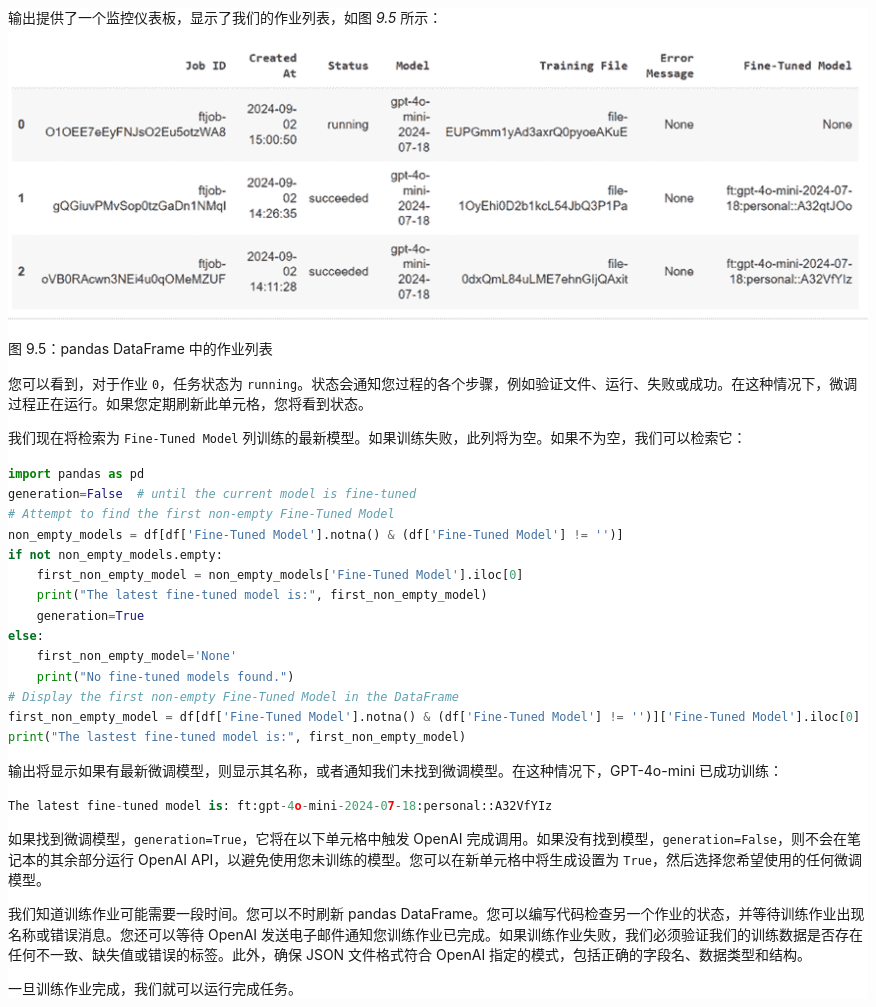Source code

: 输出提供了一个监控仪表板，显示了我们的作业列表，如图 *9.5* 所示：

![计算机屏幕截图，描述自动生成](img/B31169_09_05.png)

图 9.5：pandas DataFrame 中的作业列表

您可以看到，对于作业 `0`，任务状态为 `running`。状态会通知您过程的各个步骤，例如验证文件、运行、失败或成功。在这种情况下，微调过程正在运行。如果您定期刷新此单元格，您将看到状态。

我们现在将检索为 `Fine-Tuned Model` 列训练的最新模型。如果训练失败，此列将为空。如果不为空，我们可以检索它：

```py
import pandas as pd
generation=False  # until the current model is fine-tuned
# Attempt to find the first non-empty Fine-Tuned Model
non_empty_models = df[df['Fine-Tuned Model'].notna() & (df['Fine-Tuned Model'] != '')]
if not non_empty_models.empty:
    first_non_empty_model = non_empty_models['Fine-Tuned Model'].iloc[0]
    print("The latest fine-tuned model is:", first_non_empty_model)
    generation=True
else:
    first_non_empty_model='None'
    print("No fine-tuned models found.")
# Display the first non-empty Fine-Tuned Model in the DataFrame
first_non_empty_model = df[df['Fine-Tuned Model'].notna() & (df['Fine-Tuned Model'] != '')]['Fine-Tuned Model'].iloc[0]
print("The lastest fine-tuned model is:", first_non_empty_model) 
```

输出将显示如果有最新微调模型，则显示其名称，或者通知我们未找到微调模型。在这种情况下，GPT-4o-mini 已成功训练：

```py
The latest fine-tuned model is: ft:gpt-4o-mini-2024-07-18:personal::A32VfYIz 
```

如果找到微调模型，`generation=True`，它将在以下单元格中触发 OpenAI 完成调用。如果没有找到模型，`generation=False`，则不会在笔记本的其余部分运行 OpenAI API，以避免使用您未训练的模型。您可以在新单元格中将生成设置为 `True`，然后选择您希望使用的任何微调模型。

我们知道训练作业可能需要一段时间。您可以不时刷新 pandas DataFrame。您可以编写代码检查另一个作业的状态，并等待训练作业出现名称或错误消息。您还可以等待 OpenAI 发送电子邮件通知您训练作业已完成。如果训练作业失败，我们必须验证我们的训练数据是否存在任何不一致、缺失值或错误的标签。此外，确保 JSON 文件格式符合 OpenAI 指定的模式，包括正确的字段名、数据类型和结构。

一旦训练作业完成，我们就可以运行完成任务。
━━━━━━━━
▶ TASK INSTRUCTIONS
Across the listing above, count the lines that include "OpenAI" and give the figure with no other words.

▶ ANSWER BOX
2